Av. Sevcen CAN & Av. Yasemin ÇORAK
Hemen herkesin bildiği veya daha önce duymuş olduğu “copyright” terimi, bir eserin başkaları tarafından kopyalanmasını, çoğaltılmasını, dağıtılmasını engelleyen telif hakkı olarak tanımlanabilir. “Copyleft” ise, “copyright”a zıt bir anlam ifade etmekte olup, copyleft lisanslar ile eser üzerinde başkalarına değişiklik yapma, dağıtma, kopyalama, inceleme, kullanma hakkı sağlayan ancak, bu hakkın değiştirilmiş eser üzerinde de tanınmasını şart koşan bir çeşit telif hakkıdır. Bir başka deyişle “copyright” kavramıyla telif hakkının (değiştirme, kopyalama, satışa sunma, dağıtma vb.) başkaları tarafından ihlal edilmesinin önüne geçilmesi ifade edilirken, “copyleft” kavramı telif hakkının başkaları tarafından da kullanılabilmesini sağlamakla ilgili olup, eser üreticisinin birtakım telif haklarından feragat etmesini gerektiren bir lisanslama türüdür.
Copyleft lisanslar telif hakkı kapsamında koruma sağlanabilecek her türlü eserde kullanılabilmekle birlikte, sıklıkla yazılım sektöründe karşımıza çıkmaktadır. Bir yazılımın özgür yazılım olarak nitelendirilebilmesinin yolu, yazılımın copyleft lisanslarıyla paylaşıma sunulması, dolayısıyla başkaları tarafından değiştirilmesi, geliştirilmesi, türetilmesi, kopyalanması, dağıtılması imkanının sağlanması ve bunun sürdürülebilir kılınmasıdır.

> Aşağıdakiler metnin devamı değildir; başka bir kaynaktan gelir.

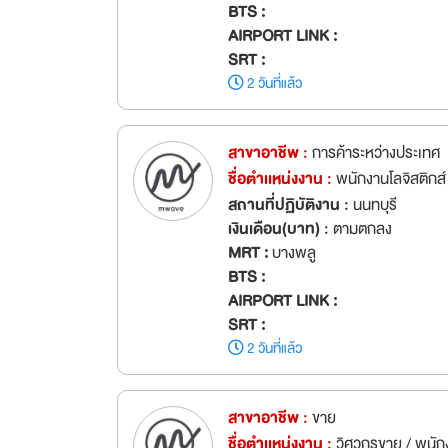
BTS :
AIRPORT LINK :
SRT :
2 วันที่แล้ว
สาขาอาชีพ :
การค้าระหว่างประเทศ
ชื่อตำเเหน่งงาน :
พนักงานโลจิสติกส์ 
สถานที่ปฏิบัติงาน :
นนทบุรี
เงินเดือน(บาท) :
ตามตกลง
MRT :
บางพลู
BTS :
AIRPORT LINK :
SRT :
2 วันที่แล้ว
สาขาอาชีพ :
ขาย
ชื่อตำเเหน่งงาน :
วิศวกรขาย / พนัก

Bir başka deyişle, copyleft lisanslı bir yazılım değiştirilerek başka bir yazılıma dönüştürüldüğünde, bu yeni yazılımın da aynı şekilde copyleft lisansıyla sunulması, başkalarının yazılım üzerinde sahip olduğu özgürlüğün devamının sağlanması şarttır.
İlk ve en yaygın kulanılan copyleft lisans, Richard Stallman tarafından geliştirilen GNU General Public Lisans’tır (GPL). GNU General Public Lisans’ın arkasından Creative Commons Lisansı ve BSD Lisansı gelmektedir.
Son olarak, bazı özgür yazılım lisansları yazılımın değiştirilmiş kopyalarını dağıtma hakkını sınırlandırdığı için, her özgür yazılım lisansının da copyleft lisans olarak nitelendirilmeyeceğini belirtelim.